If the state’s homeless were a priority to politicians, they would be housed in unused arenas, empty public schools, on fairgrounds and warehouses, they would be triaged, and treatment started, with the ultimate goal of getting them off the streets and back into society as healthy, contributing members.
But the federal funds would dry up if the problem was solved. And that is the rub – state and local politicians can’t let any funding dry up, even if it is supposed to be used to help human beings.
Instead, local politicians post Tweets expressing their sadness at the deaths, and pretend to point fingers at other unnamed bureaucrats, blaming them for the failure.
Local reporters go to the homeless camps and stick microphones and news cameras in the faces of the vagrants, asking how they feel at that moment, also using them as props for the nightly news.
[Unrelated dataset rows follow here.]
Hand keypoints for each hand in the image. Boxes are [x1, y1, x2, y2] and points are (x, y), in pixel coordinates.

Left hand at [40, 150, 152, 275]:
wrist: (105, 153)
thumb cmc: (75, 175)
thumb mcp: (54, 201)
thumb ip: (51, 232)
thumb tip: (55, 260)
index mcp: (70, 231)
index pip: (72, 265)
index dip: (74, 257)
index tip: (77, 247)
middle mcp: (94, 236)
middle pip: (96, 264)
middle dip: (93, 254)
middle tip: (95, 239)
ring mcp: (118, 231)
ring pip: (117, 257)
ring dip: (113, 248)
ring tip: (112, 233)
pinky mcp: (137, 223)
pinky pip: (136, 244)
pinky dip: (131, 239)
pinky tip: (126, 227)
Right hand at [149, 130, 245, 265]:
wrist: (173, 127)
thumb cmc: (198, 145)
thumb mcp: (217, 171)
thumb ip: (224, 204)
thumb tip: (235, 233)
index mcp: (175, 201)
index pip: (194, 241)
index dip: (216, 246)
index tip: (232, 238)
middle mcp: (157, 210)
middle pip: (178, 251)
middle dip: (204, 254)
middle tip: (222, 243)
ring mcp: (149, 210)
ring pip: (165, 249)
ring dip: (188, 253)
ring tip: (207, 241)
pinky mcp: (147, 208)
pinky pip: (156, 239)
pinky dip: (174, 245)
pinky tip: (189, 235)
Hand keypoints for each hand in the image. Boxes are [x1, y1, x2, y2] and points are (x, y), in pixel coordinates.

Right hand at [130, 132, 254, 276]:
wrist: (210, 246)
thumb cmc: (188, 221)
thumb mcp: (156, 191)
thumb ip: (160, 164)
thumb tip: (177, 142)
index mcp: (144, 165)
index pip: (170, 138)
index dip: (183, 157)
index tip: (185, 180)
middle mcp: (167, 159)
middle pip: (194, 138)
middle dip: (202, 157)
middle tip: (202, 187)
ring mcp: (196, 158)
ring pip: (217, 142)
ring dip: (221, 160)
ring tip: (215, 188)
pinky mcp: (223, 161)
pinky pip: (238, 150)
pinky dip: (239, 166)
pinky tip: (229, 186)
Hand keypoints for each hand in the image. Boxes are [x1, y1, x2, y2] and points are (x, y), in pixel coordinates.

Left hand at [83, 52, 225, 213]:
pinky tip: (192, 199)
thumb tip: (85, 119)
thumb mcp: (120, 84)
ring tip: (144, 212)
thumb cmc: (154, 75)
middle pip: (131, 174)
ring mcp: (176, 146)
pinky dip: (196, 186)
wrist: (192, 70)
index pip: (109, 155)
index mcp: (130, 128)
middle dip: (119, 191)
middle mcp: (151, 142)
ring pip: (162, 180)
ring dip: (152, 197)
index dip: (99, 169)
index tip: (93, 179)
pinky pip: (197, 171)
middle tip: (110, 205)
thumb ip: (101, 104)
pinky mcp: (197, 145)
In “Unhoused Residents Died As A Storm Ravaged Sacramento And Officials Debated Homelessness Solutions,” Capitol Public Radio reported that Mayor Steinberg and Councilwoman Valenzuela knew the storm was coming:
“We knew this storm was going to be bad. We knew it for days, and we’ve seen the forecast that it was going to be an urgent and severe weather alert. We could have pivoted,” Councilwoman Katie Valenzuela said before breaking down into tears, upset that the city and county did not act in time to help the woman who died in her district.
She continued: “I’m finding myself a little overwhelmed, because it just… We knew people were going to die. We knew people were going to die. There’s just no way around it. I keep thinking about this woman who died … and I’m pissed. I’m pissed, she should not be dead.”
As the storm arrived in Sacramento during Tuesday night’s City Council meeting, Mayor Darrell Steinber expressed outrage over the slow-moving bureaucracy to move people out of the elements. “We can’t get a Goddamn warming center open for more than one night because the county has rules? I’m sick of it,” Steinberg said.
How about Golden One Arena which has been sitting empty for 10 months? How about the unused Sleep Train Arena? Or all of the empty city public schools? There are plenty of empty places to house the city’s homeless, and it could have been arranged through council districts.
This is an epic failure of leadership and compassion, but at least Sacramento residents now know how their elected politicians really feel about the homeless – they are pawns and leverage for funding, and that’s all they are.